Work required
Return each line of the listing exactly as written.

--------------------

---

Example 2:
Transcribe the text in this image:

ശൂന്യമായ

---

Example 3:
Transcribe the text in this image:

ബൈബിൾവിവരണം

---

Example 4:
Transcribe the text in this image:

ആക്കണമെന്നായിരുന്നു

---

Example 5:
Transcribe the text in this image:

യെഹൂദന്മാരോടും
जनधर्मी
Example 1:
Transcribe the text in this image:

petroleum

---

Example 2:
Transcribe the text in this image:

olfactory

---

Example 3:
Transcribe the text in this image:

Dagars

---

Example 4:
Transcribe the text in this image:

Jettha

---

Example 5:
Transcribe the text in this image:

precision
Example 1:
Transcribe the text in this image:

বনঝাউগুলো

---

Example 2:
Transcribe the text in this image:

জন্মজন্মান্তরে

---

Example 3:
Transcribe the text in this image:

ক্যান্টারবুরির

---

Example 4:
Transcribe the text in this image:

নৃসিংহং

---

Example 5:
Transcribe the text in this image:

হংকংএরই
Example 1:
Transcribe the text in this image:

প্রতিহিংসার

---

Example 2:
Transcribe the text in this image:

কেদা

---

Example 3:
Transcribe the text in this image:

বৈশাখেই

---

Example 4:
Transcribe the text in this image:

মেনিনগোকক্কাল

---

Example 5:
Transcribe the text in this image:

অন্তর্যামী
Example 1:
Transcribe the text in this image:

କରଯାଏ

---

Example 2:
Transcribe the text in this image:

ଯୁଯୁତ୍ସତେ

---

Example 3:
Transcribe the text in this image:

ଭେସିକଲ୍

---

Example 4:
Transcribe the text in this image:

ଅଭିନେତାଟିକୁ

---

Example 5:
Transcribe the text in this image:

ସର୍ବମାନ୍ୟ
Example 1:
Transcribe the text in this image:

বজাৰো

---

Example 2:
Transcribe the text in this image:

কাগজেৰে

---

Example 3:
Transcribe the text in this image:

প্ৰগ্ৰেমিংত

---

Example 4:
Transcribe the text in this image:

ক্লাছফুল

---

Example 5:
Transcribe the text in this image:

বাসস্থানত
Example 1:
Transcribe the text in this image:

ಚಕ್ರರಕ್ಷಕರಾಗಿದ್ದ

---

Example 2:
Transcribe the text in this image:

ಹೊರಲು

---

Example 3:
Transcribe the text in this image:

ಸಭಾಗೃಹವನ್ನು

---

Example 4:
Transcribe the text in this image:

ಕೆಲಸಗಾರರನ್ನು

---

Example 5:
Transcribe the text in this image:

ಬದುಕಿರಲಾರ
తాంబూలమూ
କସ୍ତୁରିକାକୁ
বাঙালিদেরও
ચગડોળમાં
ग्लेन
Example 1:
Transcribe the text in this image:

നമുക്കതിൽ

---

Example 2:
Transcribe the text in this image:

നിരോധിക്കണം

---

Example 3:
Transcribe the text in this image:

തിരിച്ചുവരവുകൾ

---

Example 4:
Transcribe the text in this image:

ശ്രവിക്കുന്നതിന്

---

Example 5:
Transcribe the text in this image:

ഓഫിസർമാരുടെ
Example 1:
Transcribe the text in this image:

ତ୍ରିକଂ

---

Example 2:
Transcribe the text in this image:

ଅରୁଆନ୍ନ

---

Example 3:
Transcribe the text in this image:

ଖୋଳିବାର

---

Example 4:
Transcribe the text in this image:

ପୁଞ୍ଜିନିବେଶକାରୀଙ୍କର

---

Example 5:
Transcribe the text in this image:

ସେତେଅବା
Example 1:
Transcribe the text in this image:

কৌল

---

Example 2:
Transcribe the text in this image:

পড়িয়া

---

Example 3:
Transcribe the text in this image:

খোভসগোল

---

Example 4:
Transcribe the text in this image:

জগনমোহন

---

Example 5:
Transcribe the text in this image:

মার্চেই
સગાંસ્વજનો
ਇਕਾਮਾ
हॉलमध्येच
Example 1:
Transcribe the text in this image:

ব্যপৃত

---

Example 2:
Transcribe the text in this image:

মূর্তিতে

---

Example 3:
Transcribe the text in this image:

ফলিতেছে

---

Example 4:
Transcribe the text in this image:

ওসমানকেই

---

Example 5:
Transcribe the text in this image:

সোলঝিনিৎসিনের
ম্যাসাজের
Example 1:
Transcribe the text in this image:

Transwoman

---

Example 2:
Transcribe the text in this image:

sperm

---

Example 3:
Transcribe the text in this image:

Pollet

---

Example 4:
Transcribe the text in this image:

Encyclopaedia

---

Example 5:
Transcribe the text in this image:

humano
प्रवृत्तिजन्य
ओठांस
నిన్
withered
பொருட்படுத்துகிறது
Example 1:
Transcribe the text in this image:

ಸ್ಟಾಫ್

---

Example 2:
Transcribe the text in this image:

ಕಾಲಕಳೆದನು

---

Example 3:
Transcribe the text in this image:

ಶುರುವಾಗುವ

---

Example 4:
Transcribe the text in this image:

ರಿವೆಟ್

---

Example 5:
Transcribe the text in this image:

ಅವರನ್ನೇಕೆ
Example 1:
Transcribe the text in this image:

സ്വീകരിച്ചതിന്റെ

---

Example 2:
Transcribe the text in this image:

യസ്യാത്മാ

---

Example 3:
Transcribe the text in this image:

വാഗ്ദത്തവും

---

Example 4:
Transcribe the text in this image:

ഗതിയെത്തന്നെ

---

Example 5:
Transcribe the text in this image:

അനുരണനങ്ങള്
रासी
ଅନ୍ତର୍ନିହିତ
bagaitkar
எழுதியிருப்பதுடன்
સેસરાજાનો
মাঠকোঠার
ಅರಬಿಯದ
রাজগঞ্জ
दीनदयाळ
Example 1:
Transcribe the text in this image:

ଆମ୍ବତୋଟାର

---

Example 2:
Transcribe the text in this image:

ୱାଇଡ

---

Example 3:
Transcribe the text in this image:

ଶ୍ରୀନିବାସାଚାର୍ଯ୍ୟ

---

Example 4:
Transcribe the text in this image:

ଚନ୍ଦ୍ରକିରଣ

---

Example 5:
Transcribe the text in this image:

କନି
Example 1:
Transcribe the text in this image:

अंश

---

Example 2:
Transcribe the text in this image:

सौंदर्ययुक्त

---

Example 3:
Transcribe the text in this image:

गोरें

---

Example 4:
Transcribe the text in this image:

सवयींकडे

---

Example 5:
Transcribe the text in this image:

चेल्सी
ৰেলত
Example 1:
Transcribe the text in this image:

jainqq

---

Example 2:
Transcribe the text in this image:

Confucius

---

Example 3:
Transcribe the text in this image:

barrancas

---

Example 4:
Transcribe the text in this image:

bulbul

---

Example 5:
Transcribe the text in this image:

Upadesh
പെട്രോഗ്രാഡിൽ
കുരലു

--------------------

Your response
---

Example 2:
Transcribe the text in this image:

ശൂന്യമായ

---

Example 3:
Transcribe the text in this image:

ബൈബിൾവിവരണം

---

Example 4:
Transcribe the text in this image:

ആക്കണമെന്നായിരുന്നു

---

Example 5:
Transcribe the text in this image:

യെഹൂദന്മാരോടും
जनधर्मी
Example 1:
Transcribe the text in this image:

petroleum

---

Example 2:
Transcribe the text in this image:

olfactory

---

Example 3:
Transcribe the text in this image:

Dagars

---

Example 4:
Transcribe the text in this image:

Jettha

---

Example 5:
Transcribe the text in this image:

precision
Example 1:
Transcribe the text in this image:

বনঝাউগুলো

---

Example 2:
Transcribe the text in this image:

জন্মজন্মান্তরে

---

Example 3:
Transcribe the text in this image:

ক্যান্টারবুরির

---

Example 4:
Transcribe the text in this image:

নৃসিংহং

---

Example 5:
Transcribe the text in this image:

হংকংএরই
Example 1:
Transcribe the text in this image:

প্রতিহিংসার

---

Example 2:
Transcribe the text in this image:

কেদা

---

Example 3:
Transcribe the text in this image:

বৈশাখেই

---

Example 4:
Transcribe the text in this image:

মেনিনগোকক্কাল

---

Example 5:
Transcribe the text in this image:

অন্তর্যামী
Example 1:
Transcribe the text in this image:

କରଯାଏ

---

Example 2:
Transcribe the text in this image:

ଯୁଯୁତ୍ସତେ

---

Example 3:
Transcribe the text in this image:

ଭେସିକଲ୍

---

Example 4:
Transcribe the text in this image:

ଅଭିନେତାଟିକୁ

---

Example 5:
Transcribe the text in this image:

ସର୍ବମାନ୍ୟ
Example 1:
Transcribe the text in this image:

বজাৰো

---

Example 2:
Transcribe the text in this image:

কাগজেৰে

---

Example 3:
Transcribe the text in this image:

প্ৰগ্ৰেমিংত

---

Example 4:
Transcribe the text in this image:

ক্লাছফুল

---

Example 5:
Transcribe the text in this image:

বাসস্থানত
Example 1:
Transcribe the text in this image:

ಚಕ್ರರಕ್ಷಕರಾಗಿದ್ದ

---

Example 2:
Transcribe the text in this image:

ಹೊರಲು

---

Example 3:
Transcribe the text in this image:

ಸಭಾಗೃಹವನ್ನು

---

Example 4:
Transcribe the text in this image:

ಕೆಲಸಗಾರರನ್ನು

---

Example 5:
Transcribe the text in this image:

ಬದುಕಿರಲಾರ
తాంబూలమూ
କସ୍ତୁରିକାକୁ
বাঙালিদেরও
ચગડોળમાં
ग्लेन
Example 1:
Transcribe the text in this image:

നമുക്കതിൽ

---

Example 2:
Transcribe the text in this image:

നിരോധിക്കണം

---

Example 3:
Transcribe the text in this image:

തിരിച്ചുവരവുകൾ

---

Example 4:
Transcribe the text in this image:

ശ്രവിക്കുന്നതിന്

---

Example 5:
Transcribe the text in this image:

ഓഫിസർമാരുടെ
Example 1:
Transcribe the text in this image:

ତ୍ରିକଂ

---

Example 2:
Transcribe the text in this image:

ଅରୁଆନ୍ନ

---

Example 3:
Transcribe the text in this image:

ଖୋଳିବାର

---

Example 4:
Transcribe the text in this image:

ପୁଞ୍ଜିନିବେଶକାରୀଙ୍କର

---

Example 5:
Transcribe the text in this image:

ସେତେଅବା
Example 1:
Transcribe the text in this image:

কৌল

---

Example 2:
Transcribe the text in this image:

পড়িয়া

---

Example 3:
Transcribe the text in this image:

খোভসগোল

---

Example 4:
Transcribe the text in this image:

জগনমোহন

---

Example 5:
Transcribe the text in this image:

মার্চেই
સગાંસ્વજનો
ਇਕਾਮਾ
हॉलमध्येच
Example 1:
Transcribe the text in this image:

ব্যপৃত

---

Example 2:
Transcribe the text in this image:

মূর্তিতে

---

Example 3:
Transcribe the text in this image:

ফলিতেছে

---

Example 4:
Transcribe the text in this image:

ওসমানকেই

---

Example 5:
Transcribe the text in this image:

সোলঝিনিৎসিনের
ম্যাসাজের
Example 1:
Transcribe the text in this image:

Transwoman

---

Example 2:
Transcribe the text in this image:

sperm

---

Example 3:
Transcribe the text in this image:

Pollet

---

Example 4:
Transcribe the text in this image:

Encyclopaedia

---

Example 5:
Transcribe the text in this image:

humano
प्रवृत्तिजन्य
ओठांस
నిన్
withered
பொருட்படுத்துகிறது
Example 1:
Transcribe the text in this image:

ಸ್ಟಾಫ್

---

Example 2:
Transcribe the text in this image:

ಕಾಲಕಳೆದನು

---

Example 3:
Transcribe the text in this image:

ಶುರುವಾಗುವ

---

Example 4:
Transcribe the text in this image:

ರಿವೆಟ್

---

Example 5:
Transcribe the text in this image:

ಅವರನ್ನೇಕೆ
Example 1:
Transcribe the text in this image:

സ്വീകരിച്ചതിന്റെ

---

Example 2:
Transcribe the text in this image:

യസ്യാത്മാ

---

Example 3:
Transcribe the text in this image:

വാഗ്ദത്തവും

---

Example 4:
Transcribe the text in this image:

ഗതിയെത്തന്നെ

---

Example 5:
Transcribe the text in this image:

അനുരണനങ്ങള്
रासी
ଅନ୍ତର୍ନିହିତ
bagaitkar
எழுதியிருப்பதுடன்
સેસરાજાનો
মাঠকোঠার
ಅರಬಿಯದ
রাজগঞ্জ
दीनदयाळ
Example 1:
Transcribe the text in this image:

ଆମ୍ବତୋଟାର

---

Example 2:
Transcribe the text in this image:

ୱାଇଡ

---

Example 3:
Transcribe the text in this image:

ଶ୍ରୀନିବାସାଚାର୍ଯ୍ୟ

---

Example 4:
Transcribe the text in this image:

ଚନ୍ଦ୍ରକିରଣ

---

Example 5:
Transcribe the text in this image:

କନି
Example 1:
Transcribe the text in this image:

अंश

---

Example 2:
Transcribe the text in this image:

सौंदर्ययुक्त

---

Example 3:
Transcribe the text in this image:

गोरें

---

Example 4:
Transcribe the text in this image:

सवयींकडे

---

Example 5:
Transcribe the text in this image:

चेल्सी
ৰেলত
Example 1:
Transcribe the text in this image:

jainqq

---

Example 2:
Transcribe the text in this image:

Confucius

---

Example 3:
Transcribe the text in this image:

barrancas

---

Example 4:
Transcribe the text in this image:

bulbul

---

Example 5:
Transcribe the text in this image:

Upadesh
പെട്രോഗ്രാഡിൽ
കുരലു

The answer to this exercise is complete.